Tom: need codes + structure: numbness and location??
... dryweight vs weight with type 'dry'
... try and define a single data storage model

eric: can all the groups decide one one clinical model standard in reasonable time, or should we be willing to work with multiple standards and mappings between them?

<ericP> writing it three ways: [ a :BunchOfBodyMeasurements ; :weight [ a :DryWeight ; :massValue "70"^^kg ] ; :weight "70"^^:dryKg ] ; :dryWeight "70"^^si:kg ]

Tom: pre-coordinated single-name way of defining things (snomed style?), vs combinations of codes and values
... UI and how the data is actually stored; hiding the various levels from the user
... coded domains: measurements verses coded assrertions: when to use one or the other
... things we seek: explicit model for CEM
... single way to store and access data elements
... interlingua for sharing modelled data between institutions
... extensibility
... apps the address data generally, i.e., new kinds of data
... Status: partnering with GE healthcare, with func requirement sheet
... would like to discuss creating the needed models
... no data stored yet against these models

Ronen: how does the DCM relate to OpenEHR?

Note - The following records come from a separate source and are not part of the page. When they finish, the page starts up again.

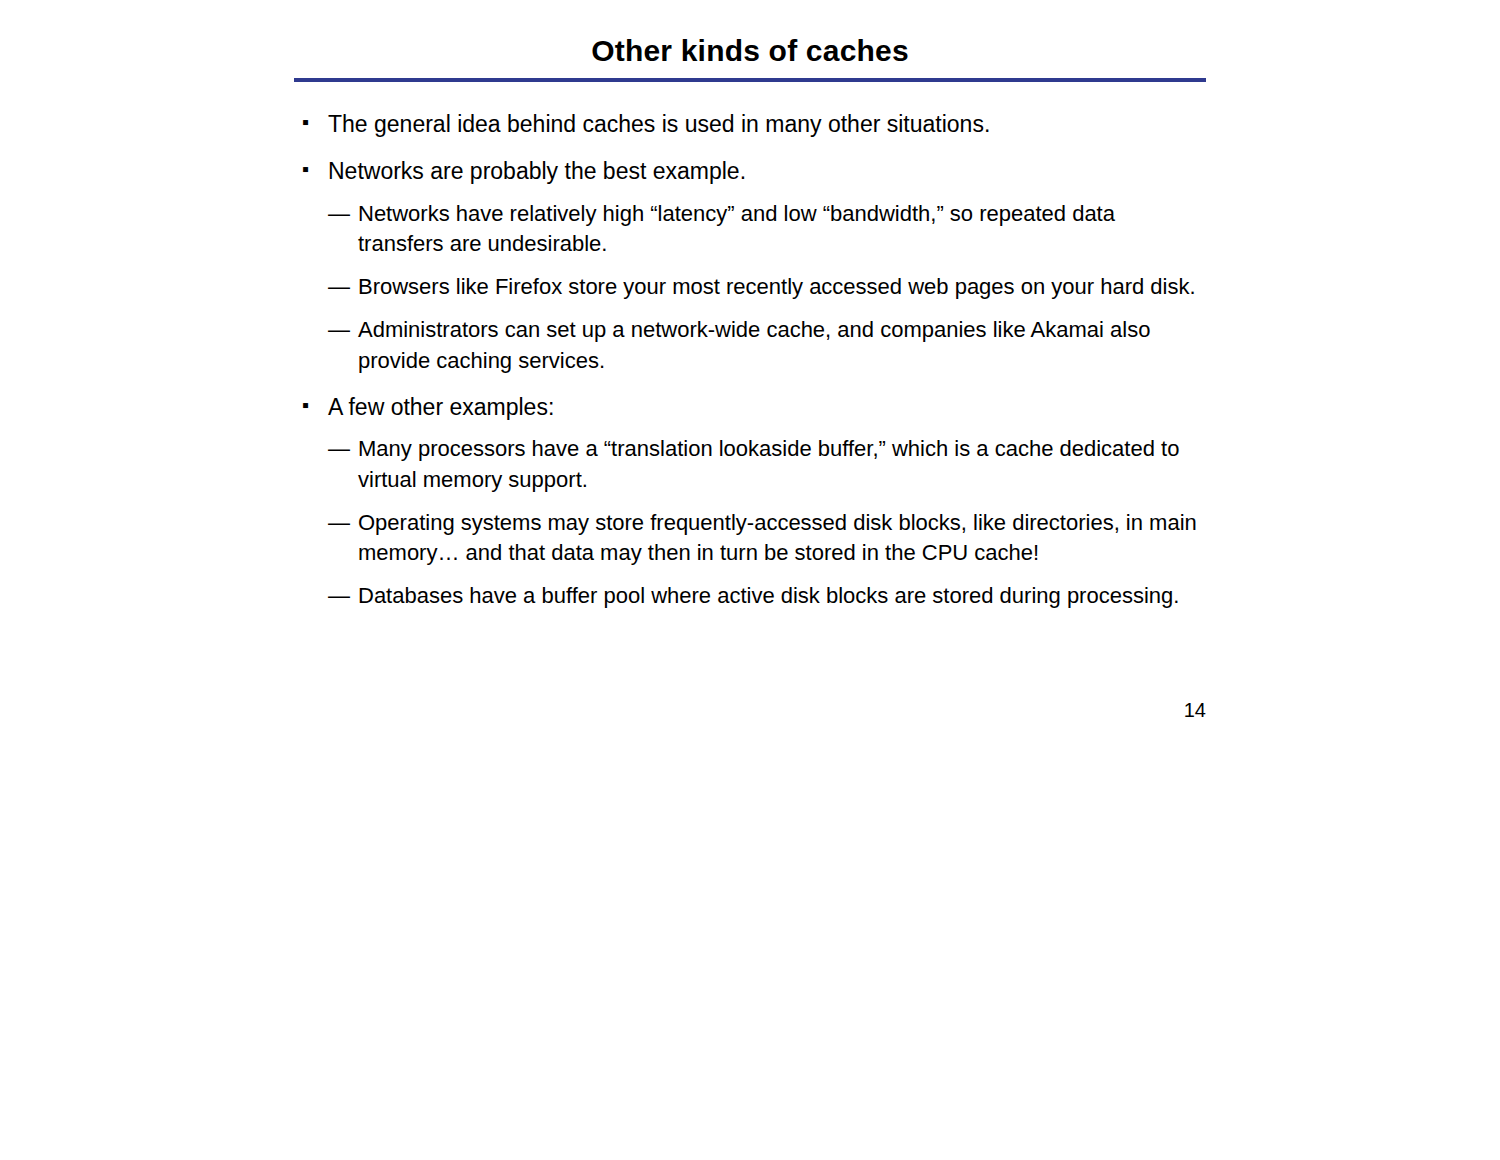Other kinds of caches
The general idea behind caches is used in many other situations.
Networks are probably the best example.
Networks have relatively high “latency” and low “bandwidth,” so repeated data transfers are undesirable.
Browsers like Firefox store your most recently accessed web pages on your hard disk.
Administrators can set up a network-wide cache, and companies like Akamai also provide caching services.
A few other examples:
Many processors have a “translation lookaside buffer,” which is a cache dedicated to virtual memory support.
Operating systems may store frequently-accessed disk blocks, like directories, in main memory… and that data may then in turn be stored in the CPU cache!
Databases have a buffer pool where active disk blocks are stored during processing.
14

Tom: there is probably a lot of potential mappings
... HL7 RIM templates are another example

<ericP> i'm curious to learn how vipul's models differed consistently from HL7

Chimezie presentation

Chimezie: focus mainly on demo, but some background: SemanticDB is a CV registry for doing outcome research
... to provide knowledge for decision support systems
... more emphasis on longitudinal (life long) content, not just clinical records; how to avoid changing DB schemas each time?
... provide a more flexible system built on XML and SW technologies
... problems: fragmeted data; inflexible to extend; idiosyncratic terms; overlapping content so queries are difficult
... director gave CC a mandate: use better models for data handling; what is the next set of technologies?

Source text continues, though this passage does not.